• **Task requirements**: Repeat the records word for word, excluding any picture.

[Collected data entries]
▼▼▼

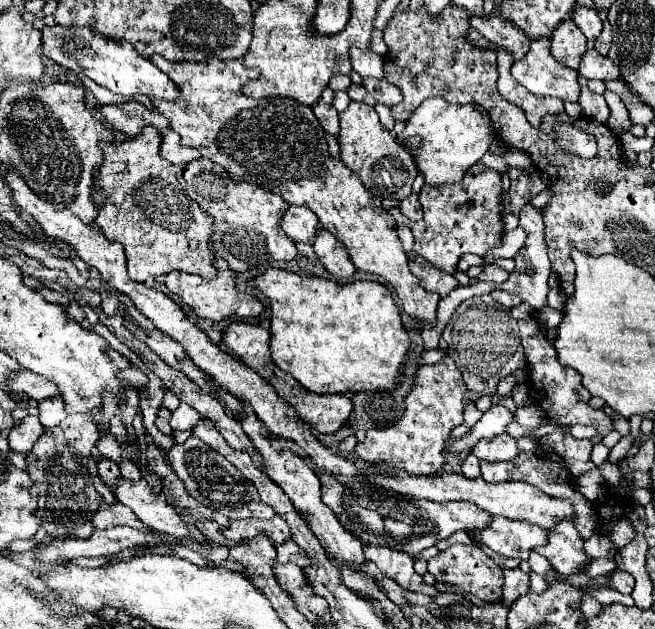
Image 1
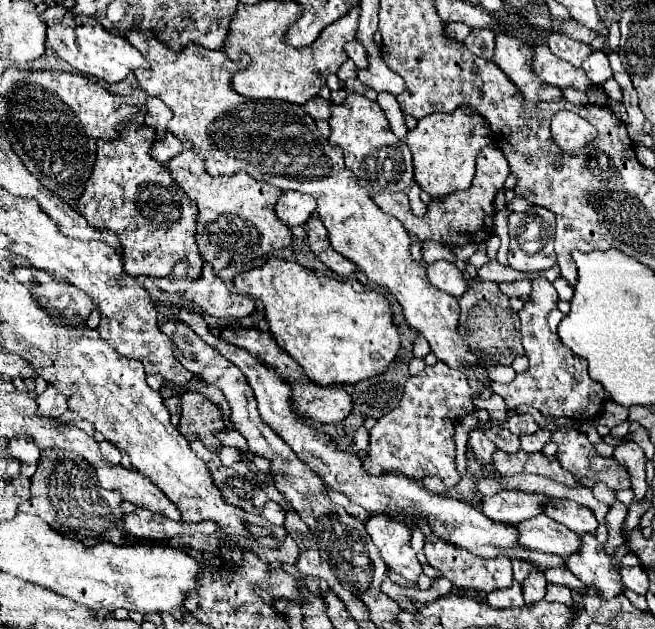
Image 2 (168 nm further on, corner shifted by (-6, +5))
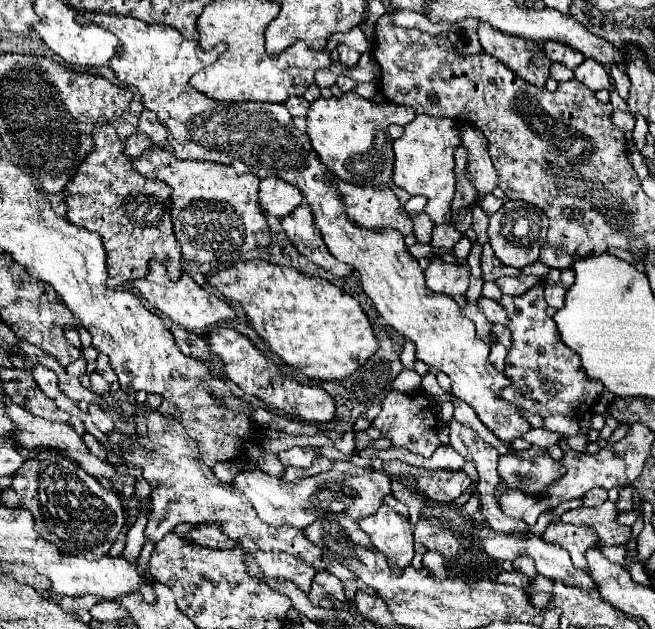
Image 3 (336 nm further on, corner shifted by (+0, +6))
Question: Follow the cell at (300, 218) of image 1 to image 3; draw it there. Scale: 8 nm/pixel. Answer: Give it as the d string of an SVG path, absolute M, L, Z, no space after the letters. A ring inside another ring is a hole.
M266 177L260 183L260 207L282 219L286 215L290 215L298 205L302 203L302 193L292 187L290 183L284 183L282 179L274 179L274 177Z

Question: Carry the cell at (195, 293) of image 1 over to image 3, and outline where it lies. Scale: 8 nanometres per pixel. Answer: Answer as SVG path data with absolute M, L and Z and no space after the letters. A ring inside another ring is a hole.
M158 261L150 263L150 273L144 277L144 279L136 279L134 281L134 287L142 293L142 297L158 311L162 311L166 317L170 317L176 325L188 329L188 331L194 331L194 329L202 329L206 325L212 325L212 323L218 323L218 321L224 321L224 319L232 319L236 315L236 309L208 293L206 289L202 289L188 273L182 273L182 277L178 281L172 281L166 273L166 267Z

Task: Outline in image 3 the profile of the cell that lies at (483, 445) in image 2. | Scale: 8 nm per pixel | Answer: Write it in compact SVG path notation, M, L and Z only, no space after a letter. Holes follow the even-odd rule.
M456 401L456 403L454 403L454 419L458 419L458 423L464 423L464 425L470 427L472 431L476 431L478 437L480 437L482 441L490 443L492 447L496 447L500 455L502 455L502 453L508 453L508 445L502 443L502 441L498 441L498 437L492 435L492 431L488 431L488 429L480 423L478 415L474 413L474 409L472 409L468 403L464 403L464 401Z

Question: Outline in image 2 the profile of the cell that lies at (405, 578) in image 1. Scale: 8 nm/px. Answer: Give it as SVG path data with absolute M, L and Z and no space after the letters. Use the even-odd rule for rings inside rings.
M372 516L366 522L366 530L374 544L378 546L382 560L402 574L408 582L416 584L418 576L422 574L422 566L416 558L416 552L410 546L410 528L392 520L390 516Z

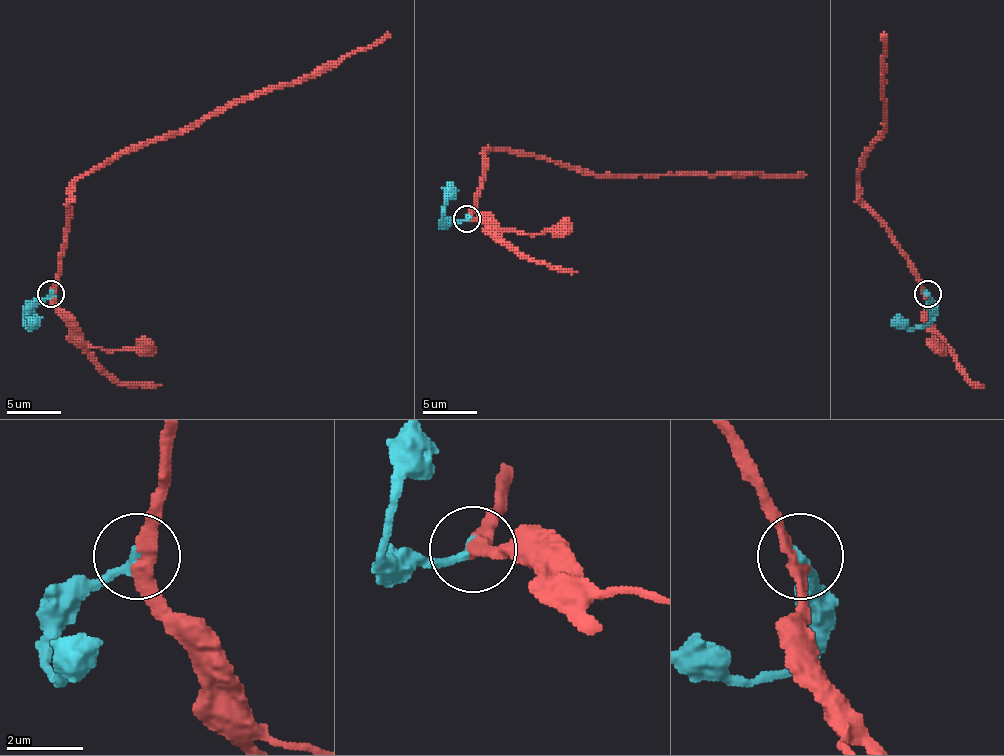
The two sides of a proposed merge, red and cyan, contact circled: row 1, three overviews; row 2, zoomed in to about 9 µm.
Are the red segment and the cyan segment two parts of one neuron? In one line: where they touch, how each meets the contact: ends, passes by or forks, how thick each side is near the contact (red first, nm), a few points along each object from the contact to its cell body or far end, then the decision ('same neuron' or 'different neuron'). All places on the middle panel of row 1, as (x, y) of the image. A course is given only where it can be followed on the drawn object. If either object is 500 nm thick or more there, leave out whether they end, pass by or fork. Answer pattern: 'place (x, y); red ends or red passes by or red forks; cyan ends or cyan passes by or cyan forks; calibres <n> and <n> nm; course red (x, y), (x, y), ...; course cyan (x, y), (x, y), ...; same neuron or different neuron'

▲▲▲

• **Result of the exercise**:
Image 1
Image 2 (168 nm further on, corner shifted by (-6, +5))
Image 3 (336 nm further on, corner shifted by (+0, +6))
Question: Follow the cell at (300, 218) of image 1 to image 3; draw it there. Scale: 8 nm/pixel. Answer: Give it as the d string of an SVG path, absolute M, L, Z, no space after the letters. A ring inside another ring is a hole.
M266 177L260 183L260 207L282 219L286 215L290 215L298 205L302 203L302 193L292 187L290 183L284 183L282 179L274 179L274 177Z

Question: Carry the cell at (195, 293) of image 1 over to image 3, and outline where it lies. Scale: 8 nanometres per pixel. Answer: Answer as SVG path data with absolute M, L and Z and no space after the letters. A ring inside another ring is a hole.
M158 261L150 263L150 273L144 277L144 279L136 279L134 281L134 287L142 293L142 297L158 311L162 311L166 317L170 317L176 325L188 329L188 331L194 331L194 329L202 329L206 325L212 325L212 323L218 323L218 321L224 321L224 319L232 319L236 315L236 309L208 293L206 289L202 289L188 273L182 273L182 277L178 281L172 281L166 273L166 267Z

Task: Outline in image 3 the profile of the cell that lies at (483, 445) in image 2. | Scale: 8 nm per pixel | Answer: Write it in compact SVG path notation, M, L and Z only, no space after a letter. Holes follow the even-odd rule.
M456 401L456 403L454 403L454 419L458 419L458 423L464 423L464 425L470 427L472 431L476 431L478 437L480 437L482 441L490 443L492 447L496 447L500 455L502 455L502 453L508 453L508 445L502 443L502 441L498 441L498 437L492 435L492 431L488 431L488 429L480 423L478 415L474 413L474 409L472 409L468 403L464 403L464 401Z

Question: Outline in image 2 the profile of the cell that lies at (405, 578) in image 1. Scale: 8 nm/px. Answer: Give it as SVG path data with absolute M, L and Z and no space after the letters. Use the even-odd rule for rings inside rings.
M372 516L366 522L366 530L374 544L378 546L382 560L402 574L408 582L416 584L418 576L422 574L422 566L416 558L416 552L410 546L410 528L392 520L390 516Z

The two sides of a proposed merge, red and cyan, contact circled: row 1, three overviews; row 2, zoomed in to about 9 µm.
Are the red segment and the cyan segment two parts of one neuron? In one line: where they touch, how each meets the contact: ends, passes by or forks, how thick each side is near the contact (red first, nm), a few points along each object from the contact to its cell body or far end, then the decision ('same neuron' or 'different neuron'). All places on the middle panel of row 1, as (x, y) of the image. A course is given only where it can be followed on the drawn object. If either object is 500 nm thick or more there, leave out whether they end, pass by or fork. Answer pattern: 'place (x, y); red ends or red passes by or red forks; cyan ends or cyan passes by or cyan forks; calibres <n> and <n> nm; course red (x, y), (x, y), ...; course cyan (x, y), (x, y), ...; same neuron or different neuron'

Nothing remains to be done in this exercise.